The Jerusalem Talmud answers with mysticism: Rabbi Pinchas says in the name of Rabbi Shimon ben Lakish that the commandments were written with white fire on black fire, and leaves it at that. The later Babylonian Talmud attempts to clarify: Rabbi Hisda says that the words could be read from both sides in two word orders and that both forward and backward readings were correct (suggesting that the retrograde letters contained even more arcane meanings). Kabbalistic writings of the 14th and 15th centuries – according to the religious, the age of kabbala’s codification; according to historians, the age of its creation – proposed the Talmud’s alphabet of fire as an ur-alphabet. Before glyphs and the innovations of Cadmus (or Kadmus?), before Babel, this was the language we spoke, the language we will speak again after the coming of the Messiah and the disconfusion of tongues. All the languages around us, Indo-European and Altaic, Sino-Tibetan and Afro-Asiatic, are mere representations of this tongue; their sounds and letterforms portals into a semi-comprehensible, apocalypse-grade inferno.

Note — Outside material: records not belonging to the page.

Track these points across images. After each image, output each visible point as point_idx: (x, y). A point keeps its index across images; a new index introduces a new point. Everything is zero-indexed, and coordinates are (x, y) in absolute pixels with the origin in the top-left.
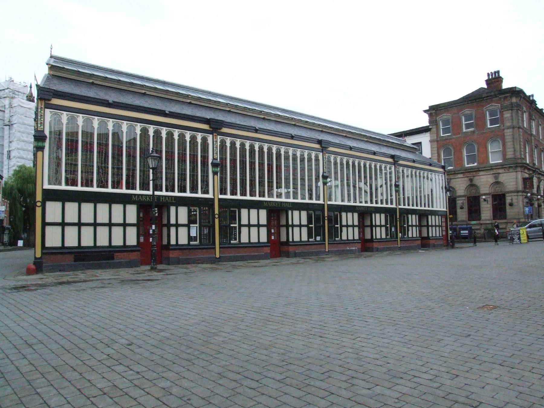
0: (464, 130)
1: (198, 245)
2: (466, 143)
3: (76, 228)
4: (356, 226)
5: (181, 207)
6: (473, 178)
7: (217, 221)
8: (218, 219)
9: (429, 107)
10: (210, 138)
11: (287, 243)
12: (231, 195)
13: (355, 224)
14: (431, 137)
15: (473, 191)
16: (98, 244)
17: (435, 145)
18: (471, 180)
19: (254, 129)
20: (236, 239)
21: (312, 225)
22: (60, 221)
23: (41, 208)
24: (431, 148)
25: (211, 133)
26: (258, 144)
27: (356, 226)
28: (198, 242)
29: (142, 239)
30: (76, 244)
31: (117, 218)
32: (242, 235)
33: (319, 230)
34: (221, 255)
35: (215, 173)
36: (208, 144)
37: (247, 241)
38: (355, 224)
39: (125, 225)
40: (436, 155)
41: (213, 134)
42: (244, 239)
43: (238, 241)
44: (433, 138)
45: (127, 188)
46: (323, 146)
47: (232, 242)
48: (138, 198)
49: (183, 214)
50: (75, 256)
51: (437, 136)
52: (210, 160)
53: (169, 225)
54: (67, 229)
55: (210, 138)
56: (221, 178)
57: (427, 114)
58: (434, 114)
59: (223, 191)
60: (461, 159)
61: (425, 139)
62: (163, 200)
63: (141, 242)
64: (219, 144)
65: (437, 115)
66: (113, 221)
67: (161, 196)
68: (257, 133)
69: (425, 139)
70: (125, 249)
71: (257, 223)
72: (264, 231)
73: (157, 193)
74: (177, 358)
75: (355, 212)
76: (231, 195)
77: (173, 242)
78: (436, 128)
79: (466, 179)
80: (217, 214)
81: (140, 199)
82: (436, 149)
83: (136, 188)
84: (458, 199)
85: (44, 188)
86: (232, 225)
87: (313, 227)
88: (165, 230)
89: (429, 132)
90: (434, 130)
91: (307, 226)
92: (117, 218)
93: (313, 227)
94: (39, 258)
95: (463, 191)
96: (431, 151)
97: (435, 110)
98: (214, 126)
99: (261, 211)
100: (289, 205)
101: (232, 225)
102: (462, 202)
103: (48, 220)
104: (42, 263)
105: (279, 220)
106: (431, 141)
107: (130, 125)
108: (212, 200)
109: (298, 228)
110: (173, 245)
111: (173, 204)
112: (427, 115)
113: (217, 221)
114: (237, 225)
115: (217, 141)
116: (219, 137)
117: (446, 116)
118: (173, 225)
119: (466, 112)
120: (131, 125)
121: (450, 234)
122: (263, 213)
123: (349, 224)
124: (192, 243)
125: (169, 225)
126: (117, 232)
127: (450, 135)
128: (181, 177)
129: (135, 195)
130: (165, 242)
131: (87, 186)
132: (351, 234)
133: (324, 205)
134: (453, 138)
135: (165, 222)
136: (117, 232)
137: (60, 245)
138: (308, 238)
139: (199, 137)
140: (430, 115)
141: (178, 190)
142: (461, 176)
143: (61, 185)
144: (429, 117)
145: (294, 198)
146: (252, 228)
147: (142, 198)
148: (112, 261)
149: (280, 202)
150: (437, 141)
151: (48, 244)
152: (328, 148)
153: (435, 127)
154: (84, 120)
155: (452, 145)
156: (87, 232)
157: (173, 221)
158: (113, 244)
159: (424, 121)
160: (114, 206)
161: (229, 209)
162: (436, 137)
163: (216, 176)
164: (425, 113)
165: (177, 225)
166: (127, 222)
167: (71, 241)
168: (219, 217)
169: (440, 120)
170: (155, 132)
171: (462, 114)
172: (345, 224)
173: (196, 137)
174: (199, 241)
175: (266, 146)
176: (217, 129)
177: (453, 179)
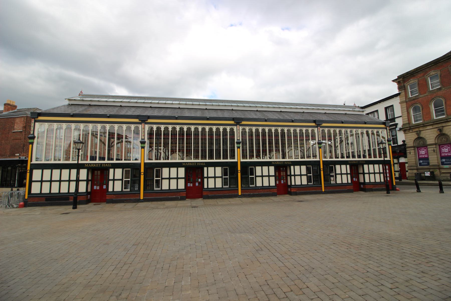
0: (431, 89)
1: (312, 185)
2: (433, 99)
3: (261, 178)
4: (349, 174)
5: (54, 170)
6: (443, 129)
7: (322, 172)
8: (322, 171)
9: (398, 77)
10: (316, 130)
11: (364, 183)
12: (358, 158)
13: (381, 172)
14: (400, 100)
15: (444, 139)
16: (171, 188)
17: (405, 105)
18: (440, 130)
19: (265, 119)
20: (126, 189)
21: (254, 175)
22: (261, 175)
23: (29, 173)
24: (401, 108)
25: (236, 125)
26: (355, 130)
27: (349, 174)
28: (228, 186)
29: (278, 183)
30: (39, 192)
31: (265, 173)
32: (337, 179)
33: (317, 177)
34: (325, 190)
35: (238, 147)
36: (234, 132)
37: (374, 181)
38: (381, 172)
39: (269, 176)
40: (406, 113)
41: (317, 127)
42: (259, 184)
43: (255, 185)
44: (402, 100)
45: (374, 158)
46: (317, 123)
47: (251, 186)
48: (185, 164)
49: (119, 173)
50: (46, 198)
51: (406, 98)
52: (236, 141)
53: (291, 176)
54: (376, 175)
55: (316, 130)
56: (243, 150)
57: (396, 82)
58: (401, 82)
59: (244, 156)
60: (429, 113)
61: (396, 102)
62: (103, 166)
63: (89, 192)
64: (321, 132)
65: (404, 82)
66: (302, 174)
67: (103, 163)
68: (266, 122)
69: (396, 102)
70: (177, 191)
71: (168, 177)
72: (272, 179)
73: (386, 159)
74: (268, 244)
75: (348, 164)
76: (358, 158)
77: (293, 184)
78: (405, 92)
79: (436, 129)
80: (28, 173)
81: (187, 165)
82: (406, 108)
83: (355, 157)
84: (428, 147)
85: (145, 162)
86: (331, 174)
87: (228, 178)
88: (289, 178)
89: (399, 96)
90: (403, 93)
91: (306, 175)
92: (265, 173)
93: (228, 178)
94: (27, 199)
95: (434, 140)
96: (402, 110)
97: (403, 78)
98: (236, 121)
99: (270, 167)
100: (290, 163)
101: (331, 174)
102: (433, 149)
103: (257, 175)
104: (27, 202)
105: (357, 170)
106: (401, 103)
107: (111, 126)
108: (319, 162)
109: (373, 175)
110: (293, 185)
111: (112, 168)
112: (396, 83)
113: (322, 172)
114: (334, 174)
115: (320, 131)
116: (321, 128)
117: (413, 81)
118: (293, 175)
119: (431, 73)
120: (112, 126)
121: (396, 178)
122: (272, 169)
123: (302, 174)
124: (309, 184)
125: (291, 176)
126: (266, 179)
127: (418, 95)
128: (189, 152)
129: (184, 163)
130: (289, 184)
131: (157, 159)
132: (346, 179)
133: (319, 161)
134: (421, 97)
135: (289, 174)
136: (266, 179)
137: (168, 188)
138: (308, 182)
139: (228, 128)
140: (399, 83)
141: (357, 157)
142: (431, 127)
143: (235, 159)
144: (398, 85)
145: (369, 158)
146: (71, 183)
147: (188, 164)
148: (68, 201)
149: (283, 161)
150: (406, 102)
151: (33, 192)
152: (321, 125)
153: (403, 91)
154: (149, 127)
155: (420, 103)
156: (173, 182)
157: (292, 173)
158: (61, 192)
159: (394, 89)
160: (370, 165)
161: (329, 166)
162: (405, 99)
163: (320, 149)
164: (394, 82)
165: (295, 175)
166: (263, 175)
167: (46, 190)
168: (241, 172)
169: (408, 85)
170: (255, 130)
171: (427, 76)
172: (112, 178)
173: (168, 128)
174: (229, 186)
175: (310, 129)
176: (240, 123)
177: (422, 131)
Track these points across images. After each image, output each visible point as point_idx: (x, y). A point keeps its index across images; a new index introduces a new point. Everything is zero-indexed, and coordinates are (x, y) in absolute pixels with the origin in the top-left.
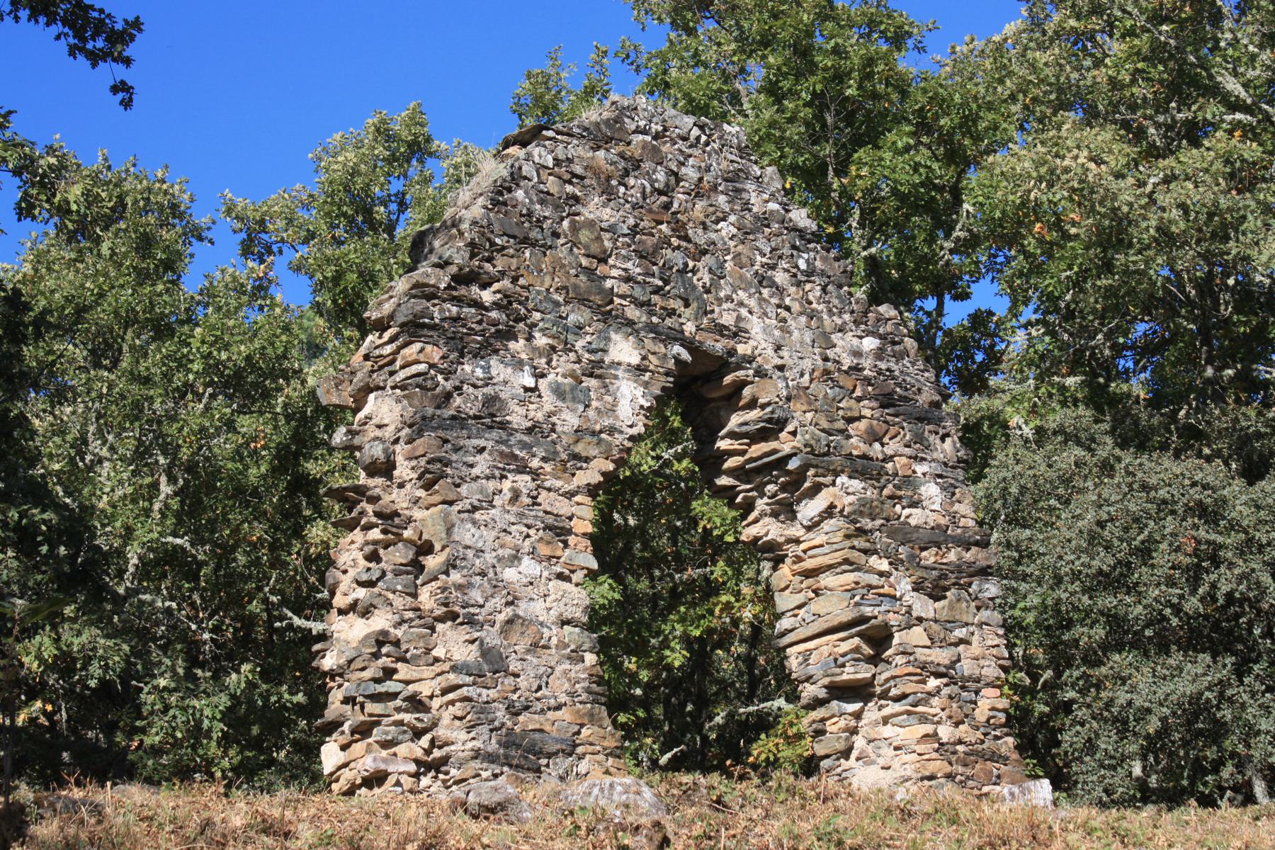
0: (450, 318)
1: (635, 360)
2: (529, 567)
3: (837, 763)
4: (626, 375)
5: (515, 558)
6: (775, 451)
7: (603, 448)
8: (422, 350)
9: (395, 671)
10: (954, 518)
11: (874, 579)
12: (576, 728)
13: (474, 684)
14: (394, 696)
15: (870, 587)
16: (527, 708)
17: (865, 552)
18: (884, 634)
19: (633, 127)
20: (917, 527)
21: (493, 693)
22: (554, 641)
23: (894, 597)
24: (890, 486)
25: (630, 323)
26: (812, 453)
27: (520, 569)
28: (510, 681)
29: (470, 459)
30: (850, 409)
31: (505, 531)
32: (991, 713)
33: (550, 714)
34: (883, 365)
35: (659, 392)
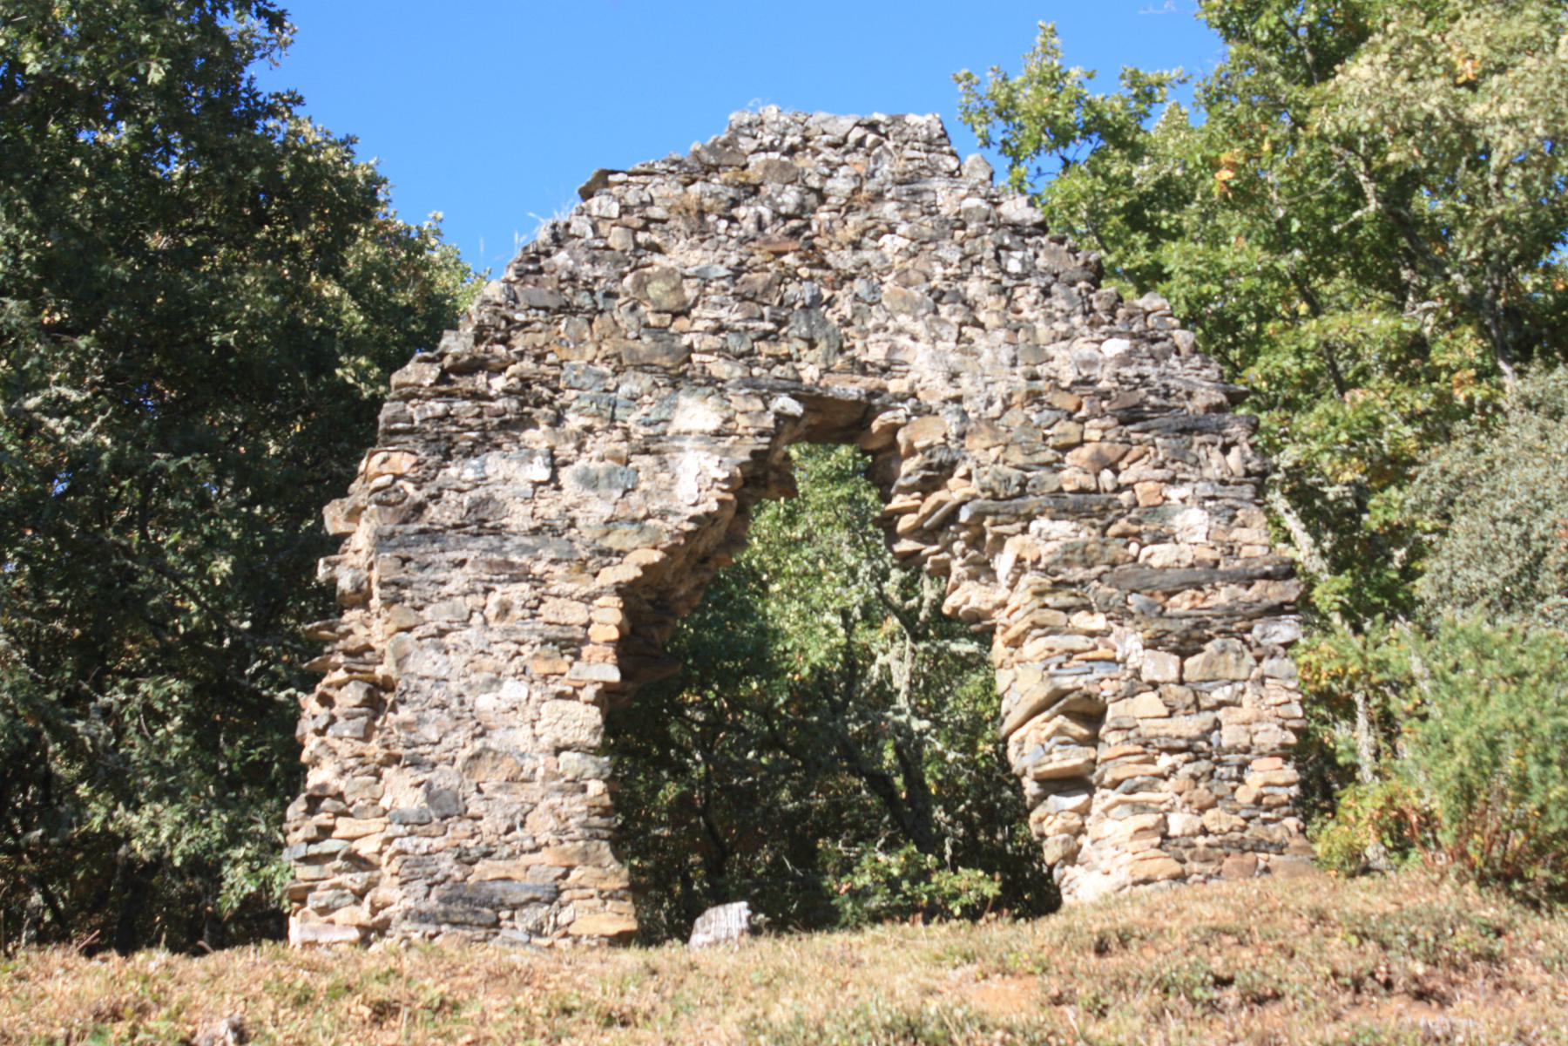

But only the adept can access the fire, the adepts say, and only those who have been trained can receive illumination. And it’s here that Elisha’s children come back into play. Because children are illiterate. They’ll burst into a jealous rage when they encounter a reading adult. Only once they’ve calmed down will they turn to an animal mimicry: they’ll sit with a book, turn its pages, move their lips and make sounds, though understanding nothing. The Samaritan children taunted Elisha because they were envious of his prophecy – that’s what I was taught at school, with one bald rabbi adding that baldness was caused by too much thinking.
Most diaspora Jewish novelists are Elisha’s children, in a sense. They’re no more Judaically literate than your average shtetl peasant of a century ago. Most diaspora Jewish readers are even worse: with no Hebrew, no Yiddish, just a smattering of Bible lore, recipes and jokes. The novelist’s only solution for this ignorance is to reinvent Judaism, as Marcus has done. He has exiled the public name of the religion from its past in order to imbue it with private meaning. He has turned ‘Jew’ from appellation to word to pure intellection: fictile, unfixable, rootless. This is a variation on what Marcus earlier did with toasters and vacuums, ‘weather’ and ‘sleep’. It’s also a kabbalistic technique.
Kabbalists always practised meditating on individual Hebrew letters, even on the individual limbs of the letters, attempting to discern insights into the ineffable flame and, as kabbala became absorbed into Central and Eastern European Jewish life, this practice started to be recommended for shtetl peasants who had difficulties getting through the prayers. Don’t worry if you can’t read the Torah, just sit and stare at this Aleph; repeat it soundlessly three times a day – your worship counts all the same. For those who fail to comprehend its significant and beautiful mysteries, I’d recommend the same method for Marcus’s book. Behind the black, amid the white, it burns.